Engagement with Public Art Through Locative Media and Geodata

Posted: January 25th, 2009 | No Comments »

IFTF’s Anthony Townsend wrote an article that takes the New York City Waterfalls as context and the study I led on the evolution of the attractiveness of the waterfront as example of locative media, combined with the social media outlets of the web as enablers of public participation in public art (also see “Editer l’espace public” in Chronos).

Augmenting Public Space and Authoring Public Art: The Role of Locative Media (webpdf)

Abstract: Locative media remain a useful frame for understanding how collaborative sensing will broadly empower groups to author alternative narratives of urban public space. The case of Olafur Eliasson’s New York City Waterfalls is used to describe this process in the context of a recent large public art work.

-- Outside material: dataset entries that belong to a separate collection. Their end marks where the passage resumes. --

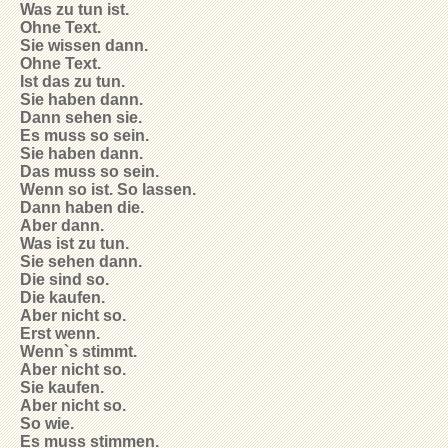
Was zu tun ist.
Ohne Text.
Sie wissen dann.
Ohne Text.
Ist das zu tun.
Sie haben dann.
Dann sehen sie.
Es muss so sein.
Sie haben dann.
Das muss so sein.
Wenn so ist. So lassen.
Dann haben die.
Aber dann.
Was ist zu tun.
Sie sehen dann.
Die sind so.
Die kaufen.
Aber nicht so.
Erst wenn.
Wenn`s stimmt.
Aber nicht so.
Sie kaufen.
Aber nicht so.
So wie.
Es muss stimmen.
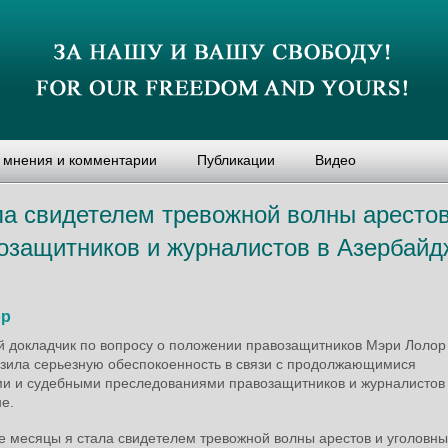
, мнения и комментарии
Публикации
Видео
ла свидетелем тревожной волны арестов
возащитников и журналистов в Азербай
ор
 докладчик по вопросу о положении правозащитников Мэри Лолор
азила серьезную обеспокоенность в связи с продолжающимися
и и судебными преследованиями правозащитников и журналистов
е.
е месяцы я стала свидетелем тревожной волны арестов и уголовны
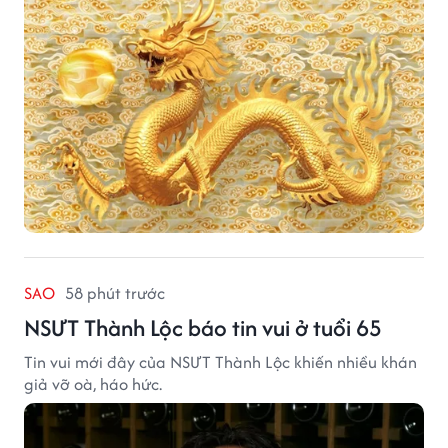
SAO
58 phút trước
NSƯT Thành Lộc báo tin vui ở tuổi 65
Tin vui mới đây của NSƯT Thành Lộc khiến nhiều khán
giả vỡ oà, háo hức.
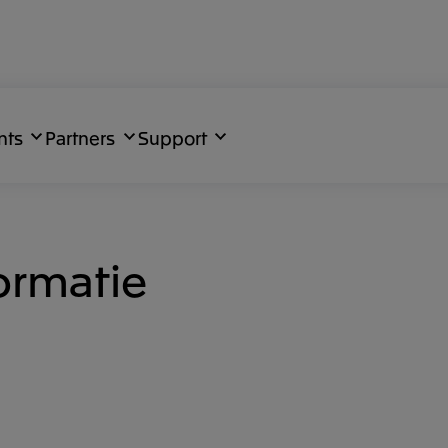
nts
Partners
Support
formatie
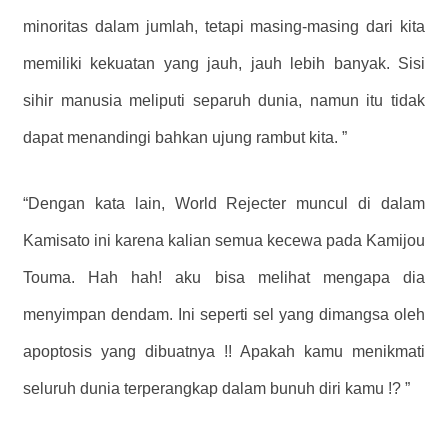
minoritas dalam jumlah, tetapi masing-masing dari kita
memiliki kekuatan yang jauh, jauh lebih banyak. Sisi
sihir manusia meliputi separuh dunia, namun itu tidak
dapat menandingi bahkan ujung rambut kita. ”
“Dengan kata lain, World Rejecter muncul di dalam
Kamisato ini karena kalian semua kecewa pada Kamijou
Touma. Hah hah! aku bisa melihat mengapa dia
menyimpan dendam. Ini seperti sel yang dimangsa oleh
apoptosis yang dibuatnya !! Apakah kamu menikmati
seluruh dunia terperangkap dalam bunuh diri kamu !? ”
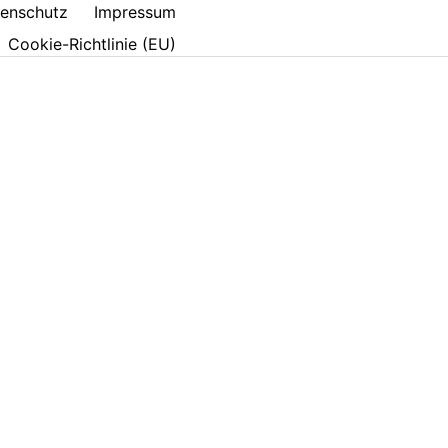
enschutz
Impressum
Cookie-Richtlinie (EU)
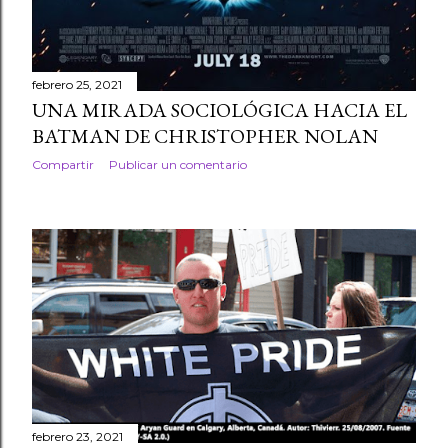
febrero 25, 2021
UNA MIRADA SOCIOLÓGICA HACIA EL
BATMAN DE CHRISTOPHER NOLAN
Compartir
Publicar un comentario
febrero 23, 2021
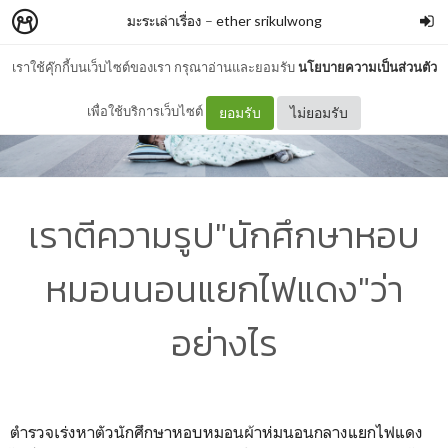
มะระเล่าเรื่อง
–
ether srikulwong
เราใช้คุ๊กกี้บนเว็บไซต์ของเรา กรุณาอ่านและยอมรับ
นโยบายความเป็นส่วนตัว
เพื่อใช้บริการเว็บไซต์
ยอมรับ
ไม่ยอมรับ
เราตีความรูป"นักศึกษาหอบ
หมอนนอนแยกไฟแดง"ว่า
อย่างไร
ตำรวจเร่งหาตัวนักศึกษาหอบหมอนผ้าห่มนอนกลางแยกไฟแดง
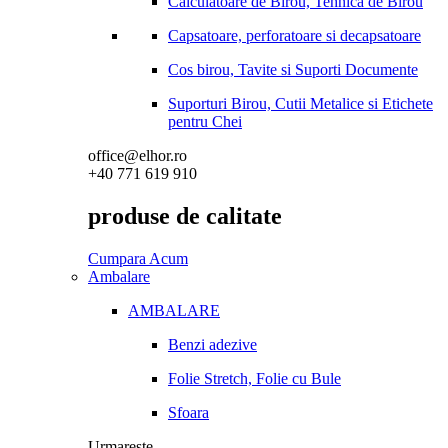
Calculatoare de Birou, Tehnica de Birou
Capsatoare, perforatoare si decapsatoare
Cos birou, Tavite si Suporti Documente
Suporturi Birou, Cutii Metalice si Etichete
pentru Chei
office@elhor.ro
+40 771 619 910
produse de calitate
Cumpara Acum
Ambalare
AMBALARE
Benzi adezive
Folie Stretch, Folie cu Bule
Sfoara
Urmareste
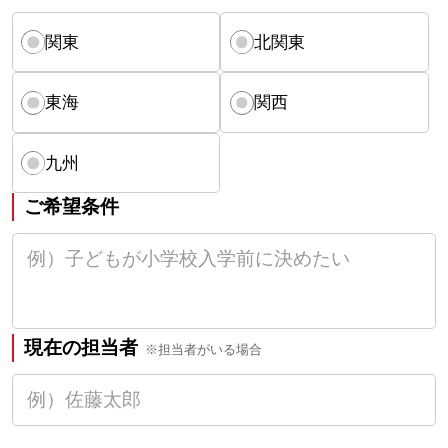
関東
北関東
東海
関西
九州
ご希望条件
現在の担当者
※担当者がいる場合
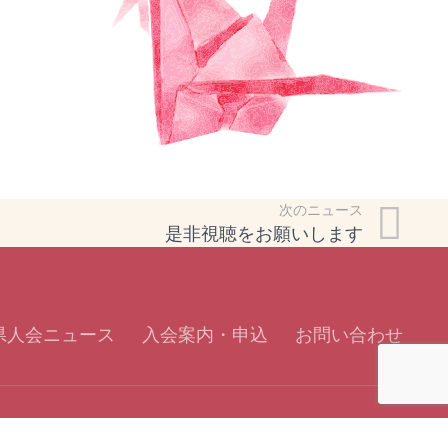
次のニュース
是非視聴をお願いします
県人会ニュース
入会案内・申込
お問い合わせ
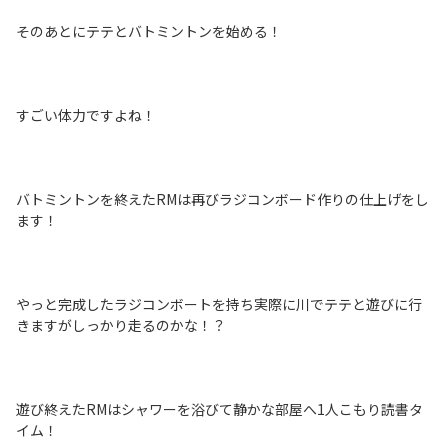
そのあとにテテとバトミントンを始める！
すごい体力ですよね！
バトミントンを終えたRMは再びラジコンボード作りの仕上げをし
ます！
やっと完成したラジコンボートを持ち実際に川でテテと遊びに行
きますがしっかり走るのかな！？
遊び終えたRMはシャワーを浴びて静かな部屋へ1人こもり読書タ
イム！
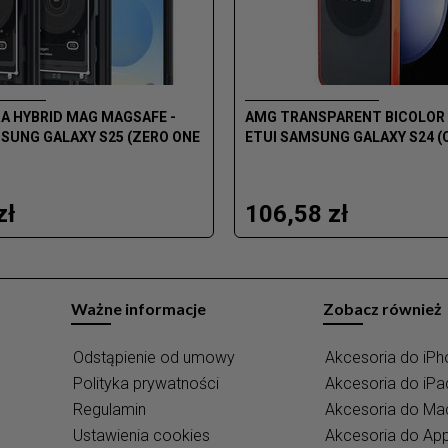
A HYBRID MAG MAGSAFE -
AMG TRANSPARENT BICOLOR 
SUNG GALAXY S25 (ZERO ONE
ETUI SAMSUNG GALAXY S24 (
zł
106,58 zł
Ważne informacje
Zobacz również
Odstąpienie od umowy
Akcesoria do iPh
Polityka prywatności
Akcesoria do iPa
Regulamin
Akcesoria do M
Ustawienia cookies
Akcesoria do Ap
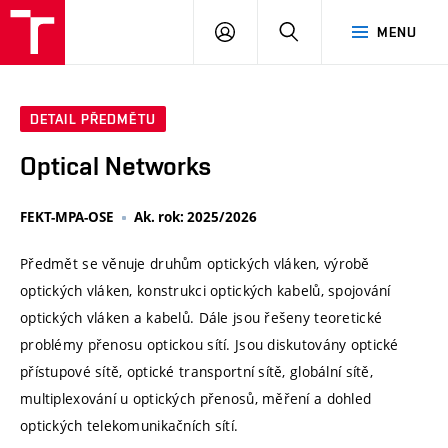
VUT
PŘIHLÁSIT
HLEDAT
MENU
SE
DETAIL PŘEDMĚTU
Optical Networks
FEKT-MPA-OSE
Ak. rok: 2025/2026
Předmět se věnuje druhům optických vláken, výrobě
optických vláken, konstrukci optických kabelů, spojování
optických vláken a kabelů. Dále jsou řešeny teoretické
problémy přenosu optickou sítí. Jsou diskutovány optické
přístupové sítě, optické transportní sítě, globální sítě,
multiplexování u optických přenosů, měření a dohled
optických telekomunikačních sítí.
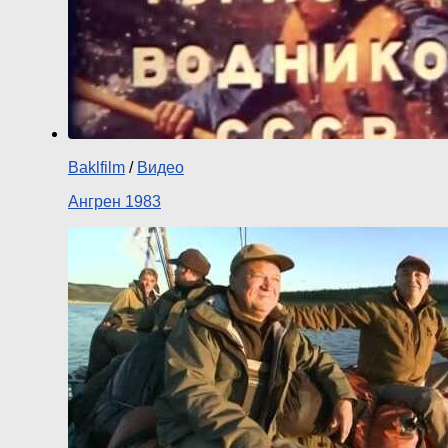
Baklfilm
/
Видео
Ангрен 1983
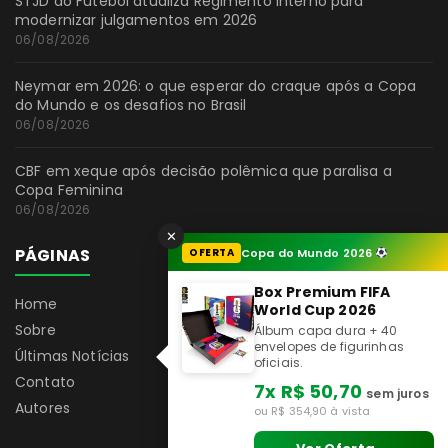
STJD do Futebol atualiza Regimento Interno para
modernizar julgamentos em 2026
06/08/2026
Neymar em 2026: o que esperar do craque após a Copa
do Mundo e os desafios no Brasil
06/08/2026
CBF em xeque após decisão polêmica que paralisa a
Copa Feminina
06/08/2026
✕
PÁGINAS
OFERTA
Copa do Mundo 2026
Box Premium FIFA
Home
World Cup 2026
Sobre
Álbum capa dura + 40
envelopes de figurinhas
Últimas Notícias
oficiais.
Contato
7x R$ 50,70
sem juros
Autores
ou R$ 354,90 à vista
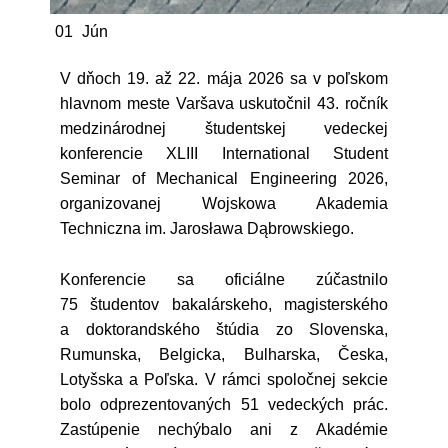
01
Jún
V dňoch 19. až 22. mája 2026 sa v poľskom
hlavnom meste Varšava uskutočnil 43. ročník
medzinárodnej študentskej vedeckej
konferencie XLIII International Student
Seminar of Mechanical Engineering 2026,
organizovanej Wojskowa Akademia
Techniczna im. Jarosława Dąbrowskiego.
Konferencie sa oficiálne zúčastnilo
75 študentov bakalárskeho, magisterského
a doktorandského štúdia zo Slovenska,
Rumunska, Belgicka, Bulharska, Česka,
Lotyšska a Poľska. V rámci spoločnej sekcie
bolo odprezentovaných 51 vedeckých prác.
Zastúpenie nechýbalo ani z Akadémie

Anthony has some provoking thoughts that go right up to my alley in considering locative media provide a solid basis for investigating the larger implications of collaborative sensing and sensemaking. The example of the Waterfalls indicate that, in the future, artists will need to rethink how they engage the public as co-producers of public art and public. It implies the development of techniques and observations from both on passive activity sensing and pools of user-generated data (or as Anthony would say “the interplay between top-down systems of command and control versus bottom-up systems for collective action“). I would argue that this example with public art could extended to any kind of practice that touches the public spaces.

Relation to my thesis: “locative media will also extend our awareness of the urban condition” and “the next step of urban computing will be the development of platforms for making sense of these pools of user-generated data, and visualizing them in place.”